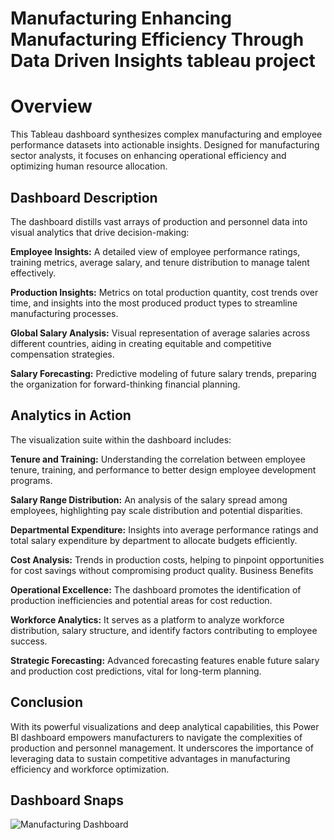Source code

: # Manufacturing Enhancing Manufacturing Efficiency Through Data Driven Insights tableau project


# **Overview**

This Tableau dashboard synthesizes complex manufacturing and employee performance datasets into actionable insights. Designed for manufacturing sector analysts, it focuses on enhancing operational efficiency and optimizing human resource allocation.

## **Dashboard Description**

The dashboard distills vast arrays of production and personnel data into visual analytics that drive decision-making:

**Employee Insights:** A detailed view of employee performance ratings, training metrics, average salary, and tenure distribution to manage talent effectively.

**Production Insights:** Metrics on total production quantity, cost trends over time, and insights into the most produced product types to streamline manufacturing processes.

**Global Salary Analysis:** Visual representation of average salaries across different countries, aiding in creating equitable and competitive compensation strategies.

**Salary Forecasting:** Predictive modeling of future salary trends, preparing the organization for forward-thinking financial planning.

## **Analytics in Action**

The visualization suite within the dashboard includes:

**Tenure and Training:** Understanding the correlation between employee tenure, training, and performance to better design employee development programs.

**Salary Range Distribution:** An analysis of the salary spread among employees, highlighting pay scale distribution and potential disparities.

**Departmental Expenditure:** Insights into average performance ratings and total salary expenditure by department to allocate budgets efficiently.

**Cost Analysis:** Trends in production costs, helping to pinpoint opportunities for cost savings without compromising product quality.
Business Benefits

**Operational Excellence:** The dashboard promotes the identification of production inefficiencies and potential areas for cost reduction.

**Workforce Analytics:** It serves as a platform to analyze workforce distribution, salary structure, and identify factors contributing to employee success.

**Strategic Forecasting:** Advanced forecasting features enable future salary and production cost predictions, vital for long-term planning.

## **Conclusion**

With its powerful visualizations and deep analytical capabilities, this Power BI dashboard empowers manufacturers to navigate the complexities of production and personnel management. It underscores the importance of leveraging data to sustain competitive advantages in manufacturing efficiency and workforce optimization.

## **Dashboard Snaps**

![Manufacturing Dashboard](https://github.com/CodesByVishal/Manufacturing-Enhancing-Manufacturing-Efficiency-Through-Data-Driven-Insights-tableau-project/assets/163639829/af31dd7a-3de0-4c82-b7e4-5e611d23d1c7)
________________________________________
### REQUIREMENT
What lines in the data hold the word "total"? Return them.

### SOLUTION TO THIS TASK
**Production Insights:** Metrics on total production quantity, cost trends over time, and insights into the most produced product types to streamline manufacturing processes.
**Departmental Expenditure:** Insights into average performance ratings and total salary expenditure by department to allocate budgets efficiently.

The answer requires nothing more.